Mass Effect: Andromeda │ ★ 8

Mass Effect: Andromeda │ ★ 8

Andromeda est un spin-off de la série originale. Il prend place dans le même univers, mais ne reprend aucun personnage, change radicalement la structure et vous catapulte dans une nouvelle galaxie peuplée de races inconnues et de nouveaux mystères à exhumer.

Certes largement pété et bugué à sa sortie, le jeu a été conspué au-delà du raisonnable par une communauté de fans enragés par les changements apportés à la formule. Comme disait Adam Jensen dans Deus Ex : “Si vous voulez vous faire des ennemis, changez quelque chose.”

Et pourtant, si vous décidez d’ignorer les râleurs et les aigris pour donner sa chance à cet épisode, laisser de côté vos a priori et l’aborder comme un titre indépendant, sans y coller des attentes trop spécifiques, vous découvrirez un très bon jeu qui dépasse son modèle à bien des égards. Il fait aussi un paquet de faux pas, répète les pires travers de Dragon Age Inquisition et se prend les pieds dans le tapis en essayant d’en faire trop.

Ass Effect: Andromerda ?

Parlons un peu de la lapidation publique qui a accompagné la sortie du jeu.

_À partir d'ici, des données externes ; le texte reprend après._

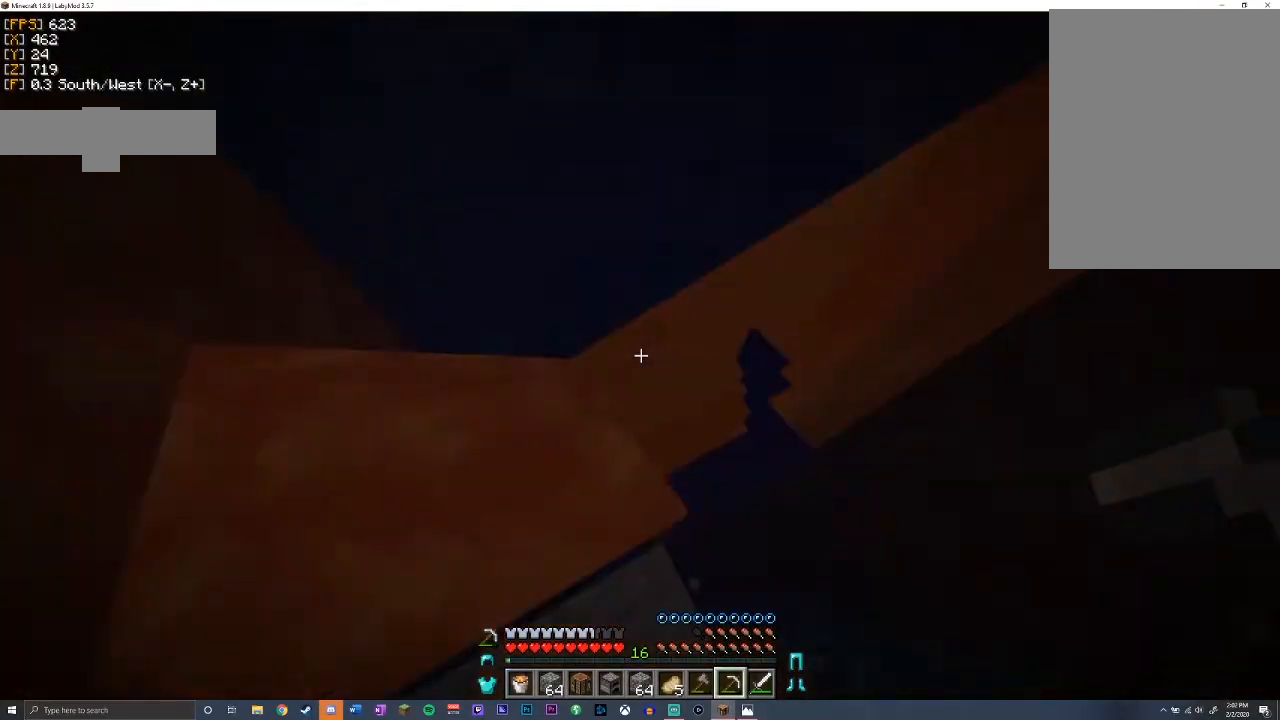
{"keys": ["a", "w"], "mouse": [], "events": [[50, "a", "up"], [133, "s", "up"], [150, "space", "down"], [350, "w", "down"], [367, "a", "down"], [433, "space", "up"]]}
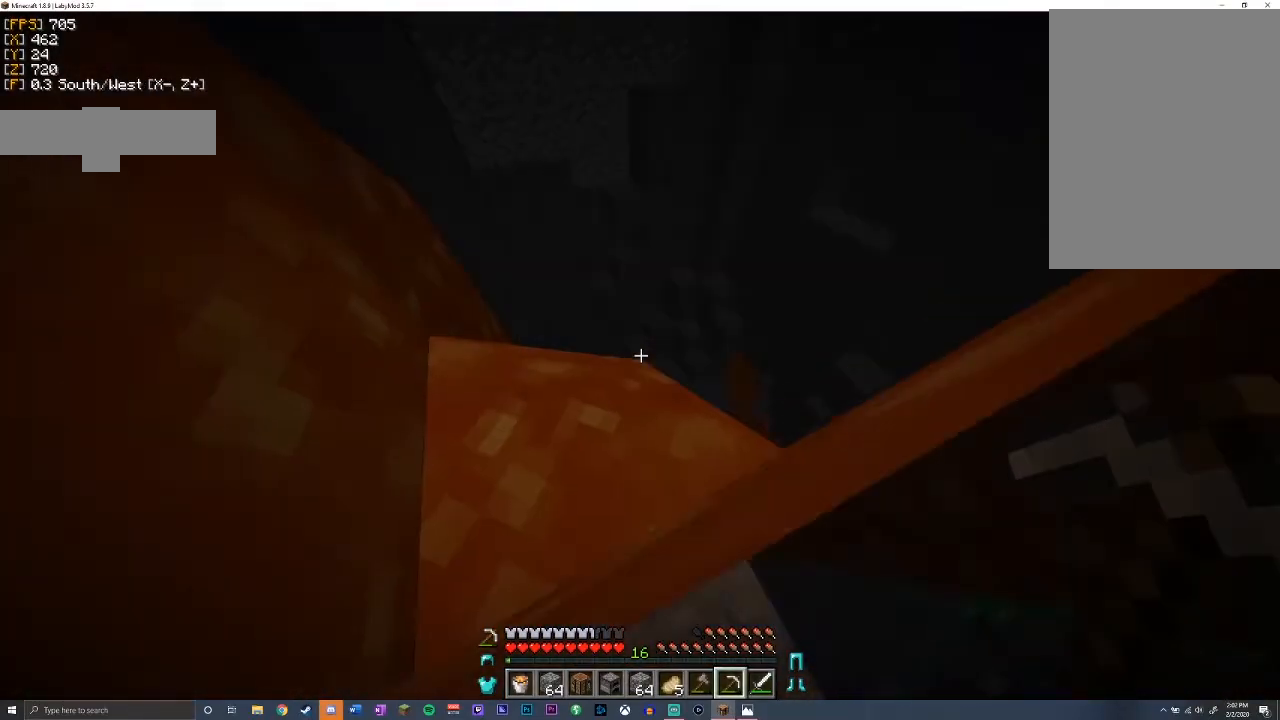
{"keys": ["s", "space"], "mouse": [], "events": [[17, "a", "up"], [17, "w", "up"], [350, "space", "down"], [467, "s", "down"]]}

À côté de ça, le backlash de Mass Effect 3 n’était qu’un amuse-gueule et Cyberpunk fut traité avec tendresse. Andromeda a pris cher, parfois à juste titre, mais pas toujours. On a critiqué le ton, l’écriture, les personnages, le rythme, mais ce sont bien sûr les bugs et le niveau de finition qui l’ont mis sur le devant de la scène avec des collections hilarantes de vidéo-gags sur Youtube.

En y jouant 5 ans plus tard, je n’ai vu aucun de ces bugs ou problèmes d’animations faciales. Tout a été dûment corrigé et le jeu est désormais très propre. Encore heureux, mais ça mérite d’être signalé, car j’ai vu pas mal d’éditeurs balancer des étrons bugués dans la nature et passer promptement à autre chose. EA a au moins eu le bon goût de corriger le tir, et ça n’a pas dû être une mince affaire.

Les bugs étaient cependant la partie émergée de l’iceberg, et je crois qu’au fond, ce qu’on a jamais pardonné à Andromeda est d’être un spin off de la trilogie légendaire, avoir un ton et des ambitions différentes, plutôt que du “more of the same” avec Shepard et sa bande.

J’ai même l’intuition que s’ils l’avaient sorti en tant que nouvelle licence plutôt qu’essayer de tirer profit de la marque, le jeu aurait cartonné et eu droit à une suite. Son publique se serait simplement réjoui d’avoir un nouveau terrain de jeu, au lieu d’avoir des attentes ultra spécifiques sur ce que ça devrait être.

Bac à sable cosmique

Personnellement, j’avais depuis longtemps tourné la page et n’ayant pas d’attentes spécifiques concernant Andromeda, j’ai été très agréablement surpris. L’histoire est générique à souhait et pas spécialement enthousiasmante, mais ce n’est jamais ce qui a fait la force de la série : le sel d’un Mass Effect, c’est un univers immersif rempli de petites histoires et une galerie de personnages attachants que l’on découvre peu à peu au fil de l’aventure.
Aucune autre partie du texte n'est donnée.